No... put the hone down. No honing please! I know they make them... it doesn't mean you should use them. :D

Honing is the worst thing you can do for a caliper rebuild. Brake fluid is hygroscopic. It attracts water. Water and fresh metal = RUST. I've never seen an ATE caliper that needed the bore honed. They don't grow fangs or anything. Media blast them clean then plate them. The seal is the sealing surface. Small pitting will not matter one bit once it's cleaned properly and replated.

Rust is the number 1 reason 99.9% of all calipers fail gang. They sit, water gathers around the rubber bore seal, rust forms where the piston eventually wore the zinc plating off the bores... now you have a sticking caliper. Dust boots crack and, as mentioned, the hygroscopic nature of the fluid (and the fact that nobody changes the fluid annually... do I sound like your dentist?) brings water in to the system.

So... when you hone the bore, you leave fresh steel inside that bore. Fresh steel and water? We "fixed" a caliper for a friend who rebuilt his own. It was a rare and valuable 914-6 rear caliper. He rebuilt it two months prior. Rust was already building up in his freshly honed bore. They generally last a couple years and they'll need it again. Which brings me to my final point; zinc, not cad.

"MANY" people make the cad mistake. Many of the plated bits on your car are cad. BMW used a lot of it. BMW did not make your calipers. ATE did, and they used zinc because it is a sacrificial coating and a much better protectant than cad.

Luis... GREAT JOB. :-D

P.S. Chinese seal kits on your BMW calipers? I thought I read in this thread that that's a viable solution?? :D Please do not. They have "NEVER" figured out how to get the proper amount of anti-ozonates in the rubber. Those seals usually crack and crumble in two to three months. That and big box caliper rebuilds that don't have "any" finish on them (they will be useless in two years) are not solid advice for really cool collectable cars. If you must be cheap, go Luis' route and do it right. The zinc plating is the single most important step in rebuilding a caliper, followed by quality seals but, hey, it's only your brakes... (sorry) ;)
 
For what it's worth...PMB has done several sets for me and

More are boxed and ready to ship.

As good as it gets.
 
Yellow zinc plating worked, but not on every part...

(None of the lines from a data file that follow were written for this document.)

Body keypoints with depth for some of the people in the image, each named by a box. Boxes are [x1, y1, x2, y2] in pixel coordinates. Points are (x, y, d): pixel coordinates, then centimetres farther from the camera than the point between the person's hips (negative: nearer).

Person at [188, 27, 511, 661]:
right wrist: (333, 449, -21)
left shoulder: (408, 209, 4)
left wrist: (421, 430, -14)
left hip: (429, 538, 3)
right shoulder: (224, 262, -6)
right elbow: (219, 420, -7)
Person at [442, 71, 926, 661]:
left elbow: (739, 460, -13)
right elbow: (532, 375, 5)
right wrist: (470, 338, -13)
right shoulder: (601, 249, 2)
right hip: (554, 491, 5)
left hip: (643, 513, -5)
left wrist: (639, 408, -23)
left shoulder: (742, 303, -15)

Got my calipers plated at a local shop; Yellow zinc as per advise here.
Sandblasted them myself, all sides & everything open, including the bores.

The plating went quite OK with the calipers, though not all passages will be coated on the inside, and the caliper bores are not as thick coated as the outside.

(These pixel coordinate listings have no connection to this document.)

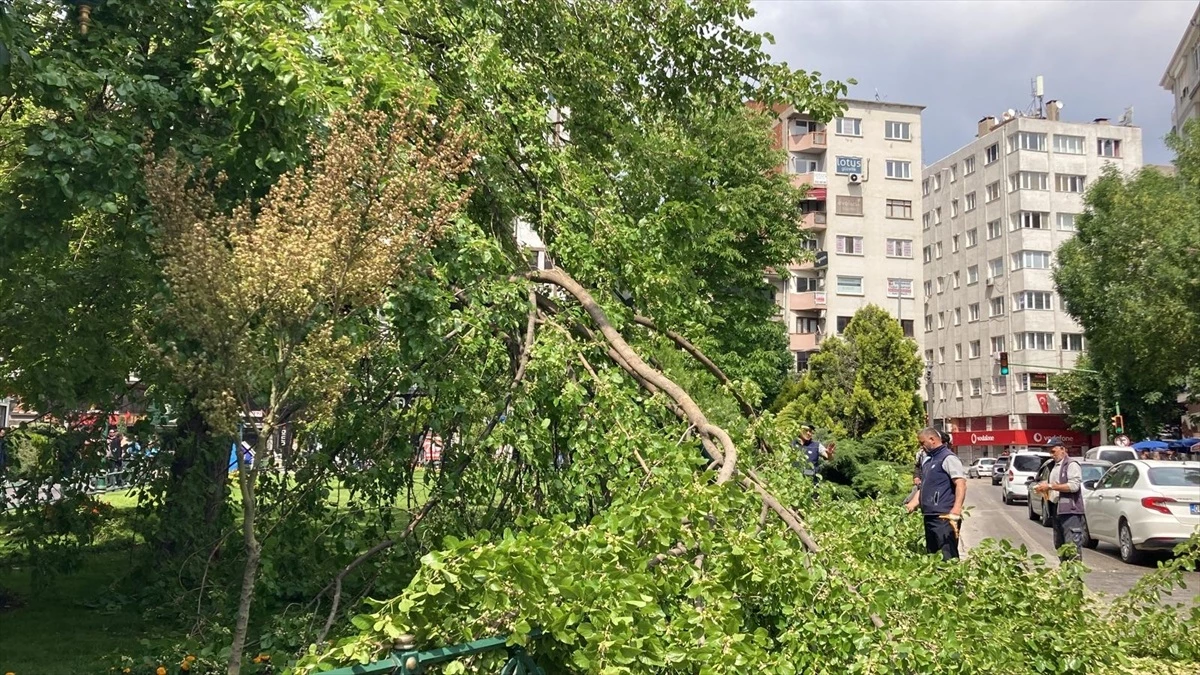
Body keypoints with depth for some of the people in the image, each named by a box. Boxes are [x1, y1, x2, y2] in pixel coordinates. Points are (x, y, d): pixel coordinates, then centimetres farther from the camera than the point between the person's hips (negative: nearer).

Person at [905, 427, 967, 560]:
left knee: (947, 559, -10)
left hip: (944, 518, -9)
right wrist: (911, 505, 13)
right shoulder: (927, 460, 18)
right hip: (929, 517, 9)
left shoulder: (948, 458, -8)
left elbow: (961, 484, -17)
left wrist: (955, 512, -27)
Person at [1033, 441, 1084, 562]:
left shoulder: (1071, 464, -7)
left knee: (1073, 545, -10)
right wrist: (1044, 487, 8)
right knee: (1059, 545, 13)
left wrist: (1050, 486, -18)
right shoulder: (1054, 466, 19)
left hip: (1070, 511, -9)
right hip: (1056, 510, 9)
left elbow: (1074, 485, -19)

But what got me wondering is that my plater was not succesfull in plating the pistons (bought new ones later anyway) and the 10 mm steel plates that fit between the rear caliper halves. They simply havenone, or only a very, very thin layer of zinc. It now a week ago. if you scratch the side of the pistion with your nail, you get rust under it....

All parts were processed in one batch, all was nice & shiny, but not the pistons nor the intermediate blocks
- 1st pic shows the calipers; at first glance nice, but after 2 weeks some white rust was coming up. visible at the corners as white dust.
-2nd pic show my fasteners. They are normal Allen M7 sized bolts. Should be black to be original, but they are not the original bolts (should be RIBE head) so I didn't push it.
- 3rd pic with the pistons and 10mm thick plates (spacers) after plating; they did not pick up any real amount of zinc, so they still look unprotected to me.

I haven't finished the build of the calipers because of this.

Question to the group: is my plater doing something wrong here?


The plating company that cast steels can be difficult, and a solution for cast steel is to use a non accidic type of yellow zinc coating. So that must be a pH<7 treatment; alkaline? (i'm no chemical expert)

PMB, any advice? What type of zincbath is used by your plater? (accidic or alkaline?)